In terms of what to build, build something that solves someone else's problem. Essentially, build a product. 'How much does an app cost' websites don't do that because they're focused on solving your problem (getting clients) rather than the clients' problems in their business domains.

To put it another way, build something that shows people that you have the skill and knowledge to solve one of their business problems rather than building something that generates leads.

1 comments

Thanks for the reply. I'll try to keep doing cold emailing, though sometimes I feel that I'm just emailing a wall who never replies. I've read tons of books and courses on how to write best emails and I do follow them - it's just that clients already have a dev team or they are not looking to outsource at that point of time - which boils down to unresponsiveness.

'How much does an app cost' websites do solve a problem - they give the customer instant quote or estimate for their app. And it does also solve the 'getting clients' problem.

Ideally, I want to do something that's a win - win for both.
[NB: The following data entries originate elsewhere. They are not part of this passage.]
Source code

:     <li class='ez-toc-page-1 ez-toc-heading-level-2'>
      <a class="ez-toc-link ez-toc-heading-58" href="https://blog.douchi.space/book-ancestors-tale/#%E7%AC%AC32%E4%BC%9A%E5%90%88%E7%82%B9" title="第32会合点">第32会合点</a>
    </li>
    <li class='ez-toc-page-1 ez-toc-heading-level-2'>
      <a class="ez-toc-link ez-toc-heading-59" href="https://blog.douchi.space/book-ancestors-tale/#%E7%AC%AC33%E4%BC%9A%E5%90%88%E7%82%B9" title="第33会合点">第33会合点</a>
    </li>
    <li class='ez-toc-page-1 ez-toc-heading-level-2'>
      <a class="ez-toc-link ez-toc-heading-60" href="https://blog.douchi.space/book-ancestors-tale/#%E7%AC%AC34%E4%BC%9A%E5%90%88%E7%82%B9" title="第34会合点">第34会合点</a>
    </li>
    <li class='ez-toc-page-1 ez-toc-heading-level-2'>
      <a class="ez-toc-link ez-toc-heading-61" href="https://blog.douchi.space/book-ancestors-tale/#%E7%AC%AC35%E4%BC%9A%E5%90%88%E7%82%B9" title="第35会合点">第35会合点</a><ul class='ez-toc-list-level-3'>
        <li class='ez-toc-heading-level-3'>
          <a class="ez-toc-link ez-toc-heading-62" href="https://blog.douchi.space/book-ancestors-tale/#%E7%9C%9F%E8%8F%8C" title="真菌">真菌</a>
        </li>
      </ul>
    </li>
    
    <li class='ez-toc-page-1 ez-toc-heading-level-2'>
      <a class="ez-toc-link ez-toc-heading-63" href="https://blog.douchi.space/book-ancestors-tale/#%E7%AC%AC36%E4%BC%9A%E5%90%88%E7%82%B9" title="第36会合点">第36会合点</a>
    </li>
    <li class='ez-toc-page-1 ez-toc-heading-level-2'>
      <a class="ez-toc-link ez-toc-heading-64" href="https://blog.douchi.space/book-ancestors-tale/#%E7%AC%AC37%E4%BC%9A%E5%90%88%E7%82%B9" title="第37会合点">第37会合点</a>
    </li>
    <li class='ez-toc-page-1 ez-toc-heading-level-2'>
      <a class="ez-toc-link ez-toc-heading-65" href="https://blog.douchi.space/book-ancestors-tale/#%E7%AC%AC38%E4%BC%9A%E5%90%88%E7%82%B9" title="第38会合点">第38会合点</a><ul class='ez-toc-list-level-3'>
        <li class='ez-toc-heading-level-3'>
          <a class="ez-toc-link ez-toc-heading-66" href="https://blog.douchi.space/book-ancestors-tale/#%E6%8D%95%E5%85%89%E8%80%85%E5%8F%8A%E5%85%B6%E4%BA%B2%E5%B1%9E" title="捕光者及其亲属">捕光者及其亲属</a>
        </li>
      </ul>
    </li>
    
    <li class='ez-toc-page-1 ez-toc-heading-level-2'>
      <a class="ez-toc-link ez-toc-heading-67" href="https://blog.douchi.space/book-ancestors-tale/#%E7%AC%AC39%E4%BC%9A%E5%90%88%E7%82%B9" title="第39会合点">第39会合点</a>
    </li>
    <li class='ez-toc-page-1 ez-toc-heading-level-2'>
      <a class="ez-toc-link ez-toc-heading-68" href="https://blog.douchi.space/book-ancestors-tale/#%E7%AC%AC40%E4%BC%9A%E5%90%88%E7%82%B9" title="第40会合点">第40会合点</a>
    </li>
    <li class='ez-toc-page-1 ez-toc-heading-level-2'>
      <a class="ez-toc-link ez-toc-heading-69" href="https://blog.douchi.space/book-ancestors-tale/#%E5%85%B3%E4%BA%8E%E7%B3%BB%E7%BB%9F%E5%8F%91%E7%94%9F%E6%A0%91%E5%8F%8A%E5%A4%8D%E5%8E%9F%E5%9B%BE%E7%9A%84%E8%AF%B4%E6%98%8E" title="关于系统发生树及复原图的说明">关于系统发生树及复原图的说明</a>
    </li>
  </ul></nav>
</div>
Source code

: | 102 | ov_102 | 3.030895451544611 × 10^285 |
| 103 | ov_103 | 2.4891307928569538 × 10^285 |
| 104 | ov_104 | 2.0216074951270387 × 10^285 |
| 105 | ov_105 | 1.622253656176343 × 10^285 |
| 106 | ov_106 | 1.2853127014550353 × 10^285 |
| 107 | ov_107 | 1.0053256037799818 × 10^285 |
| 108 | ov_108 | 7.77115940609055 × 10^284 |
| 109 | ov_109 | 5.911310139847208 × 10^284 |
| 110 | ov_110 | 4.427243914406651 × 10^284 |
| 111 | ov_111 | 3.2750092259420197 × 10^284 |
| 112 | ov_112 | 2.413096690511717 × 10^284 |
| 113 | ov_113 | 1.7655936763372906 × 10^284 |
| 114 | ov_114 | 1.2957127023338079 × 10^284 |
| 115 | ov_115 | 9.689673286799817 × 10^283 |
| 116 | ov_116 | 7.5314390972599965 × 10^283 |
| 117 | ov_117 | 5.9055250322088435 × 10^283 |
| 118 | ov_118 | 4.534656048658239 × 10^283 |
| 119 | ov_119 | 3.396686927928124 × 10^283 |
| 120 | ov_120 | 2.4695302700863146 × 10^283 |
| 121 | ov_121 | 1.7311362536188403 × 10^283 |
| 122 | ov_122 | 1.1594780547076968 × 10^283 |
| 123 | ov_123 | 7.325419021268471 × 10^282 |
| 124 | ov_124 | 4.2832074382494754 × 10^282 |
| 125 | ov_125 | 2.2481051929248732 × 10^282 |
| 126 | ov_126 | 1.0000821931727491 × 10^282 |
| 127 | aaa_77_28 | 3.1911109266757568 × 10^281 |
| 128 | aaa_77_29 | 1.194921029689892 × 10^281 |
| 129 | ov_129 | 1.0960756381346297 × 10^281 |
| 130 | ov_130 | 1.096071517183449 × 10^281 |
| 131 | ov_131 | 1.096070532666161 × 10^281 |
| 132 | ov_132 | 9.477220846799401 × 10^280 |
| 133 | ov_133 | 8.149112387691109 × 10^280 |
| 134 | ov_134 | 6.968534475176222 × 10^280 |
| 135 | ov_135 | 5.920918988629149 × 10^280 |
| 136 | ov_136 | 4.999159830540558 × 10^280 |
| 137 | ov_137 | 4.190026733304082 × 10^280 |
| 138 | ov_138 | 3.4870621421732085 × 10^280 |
I am not advocating cold emailing. I am advocating cold calling with a phone or in person.
Ok, I've never actually done cold calling. I don't like being on the receiving end of cold calls - so I figure others wouldn't like it either. But in person would be much better.
People usually do not like it, that's what makes it hard work. It's also more effective because it allows collecting more intelligence. The decision maker's personal assistant knows something about the company and can provide valuable insight to the organization and its pain points. The receptionist knows the org chart.